Post-Market Recap for The Futures Playbook - 14 Nov 2024
YM=F (Dow Jones Futures)
Day Summary: YM=F faced volatility throughout the session, failing to break above the critical resistance of 44250 and ultimately closing lower.
Performance: YM=F triggered the bearish scenario as it dipped below the support level of 44000, reaching a low near 43816, close to the bearish target of 43800.
Outcome: Bearish scenario met; this setup provided a favorable risk-to-reward opportunity for short trades.
Takeaway: The pre-market caution was warranted, and disciplined execution of the bearish scenario allowed for profitable trades.
NQ=F (Nasdaq Futures)
Day Summary: NQ=F showed strong bearish momentum, with a steady decline throughout the day, influenced by tech sector weakness.
Performance: The bearish scenario was triggered early as the price fell below 21000, ultimately hitting the bearish target of 20850 and even dipping further to around 20950.
Outcome: Bearish scenario exceeded expectations; the high probability setup yielded substantial gains.
Takeaway: Trusting the bearish sentiment and following the trend downward proved highly effective for intraday gains.
ES=F (S&P 500 Futures)
Day Summary: ES=F experienced a bearish day, with the price declining below the key 6000 support level.
Performance: The bearish scenario was successfully met as the price fell to the 5975 target, offering a profitable short trade opportunity.
Outcome: Bearish scenario met, aligned well with the overall market sentiment.
Takeaway: Patience and adherence to support levels paid off, as ES=F’s downward movement aligned with broader market trends.
RTY=F (Russell 2000 Futures)
Day Summary: RTY=F saw weakness in the small-cap sector, dropping below the support level of 2375.
Performance: The bearish scenario was triggered as the price declined to the target of 2350, further affirming the bearish sentiment.
Outcome: Bearish scenario met; the expected volatility provided ample opportunity for gains on short trades.

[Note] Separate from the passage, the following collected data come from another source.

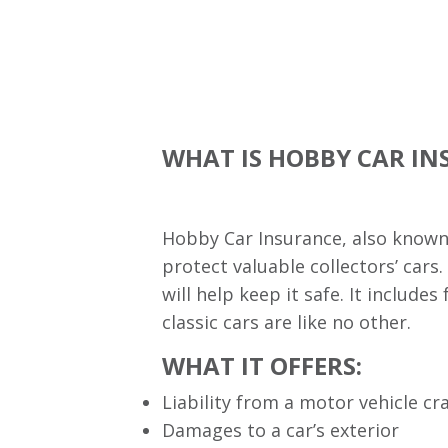
WHAT IS HOBBY CAR I
Hobby Car Insurance, also known a
protect valuable collectors’ cars.
will help keep it safe. It includ
classic cars are like no other.
WHAT IT OFFERS:
Liability from a motor vehicle cr
Damages to a car’s exterior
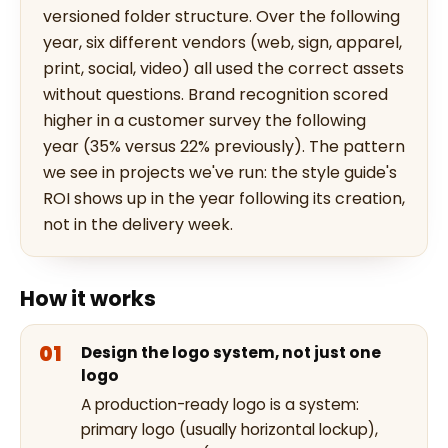
versioned folder structure. Over the following
year, six different vendors (web, sign, apparel,
print, social, video) all used the correct assets
without questions. Brand recognition scored
higher in a customer survey the following
year (35% versus 22% previously). The pattern
we see in projects we've run: the style guide's
ROI shows up in the year following its creation,
not in the delivery week.
How it works
Design the logo system, not just one
logo
A production-ready logo is a system:
primary logo (usually horizontal lockup),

Takeaway: Monitoring the small-cap sector's sensitivity to market sentiment allowed for a timely and profitable entry on the bearish side.
GC=F (Gold Futures)
Day Summary: GC=F remained under pressure as the USD continued to strengthen, pushing gold prices lower.
Performance: The bearish scenario triggered as the price fell below 2540, reaching the 2520 target.
Outcome: Bearish scenario met, benefiting from the continued USD strength.
Takeaway: Following the USD’s influence on gold allowed for a straightforward and effective trade on the bearish side.
CL=F (Crude Oil Futures)
Day Summary: CL=F traded with some volatility, testing resistance but ultimately failing to hold a bullish stance.
Performance: Price fluctuations near resistance levels offered limited opportunities, as the expected bullish breakout didn’t materialize, leading to a choppy session.
Outcome: Neutral result; limited profit opportunities due to failure to break out.
Takeaway: Caution with geopolitical factors impacting oil prices was prudent. Waiting for a more decisive move might have reduced the risk of false breakouts.
ZN=F (10-Year T-Note Futures)
Day Summary: ZN=F showed minimal movement, maintaining a range-bound session.
Performance: Limited opportunity as low volatility made it unsuitable for active day trading.
Outcome: Avoided, as anticipated.
Takeaway: Recognizing low volatility allowed for efficient resource allocation to more favorable setups.
ZB=F (30-Year T-Bond Futures)
Day Summary: ZB=F experienced slight gains but remained mostly stable within its range.
Performance: Limited day trading opportunities, consistent with pre-market expectations.
Outcome: Avoided, with little movement to capitalize on.
Takeaway: Recognizing low volatility and avoiding overtrading on this symbol helped in focusing on higher-probability trades.
Key Reflections and Takeaways:
Market Sentiment: The day was marked by bearish momentum across multiple assets, aligning with the broader market weakness.
Bearish Scenarios: Many of the bearish setups were successfully executed, benefiting from disciplined adherence to predefined levels.
Risk Management: Using tight stops on volatile assets ensured limited losses and capitalized on trending moves.
Focus on Volatile Assets: Emphasizing high-volatility assets like NQ=F and YM=F was beneficial, especially as tech and industrial stocks faced pressure.
Final Thought:
A challenging but rewarding day for short trades, with multiple scenarios meeting their targets. Adhering to a disciplined approach, particularly in bearish scenarios, underscored the importance of preparation and flexibility in volatile market conditions.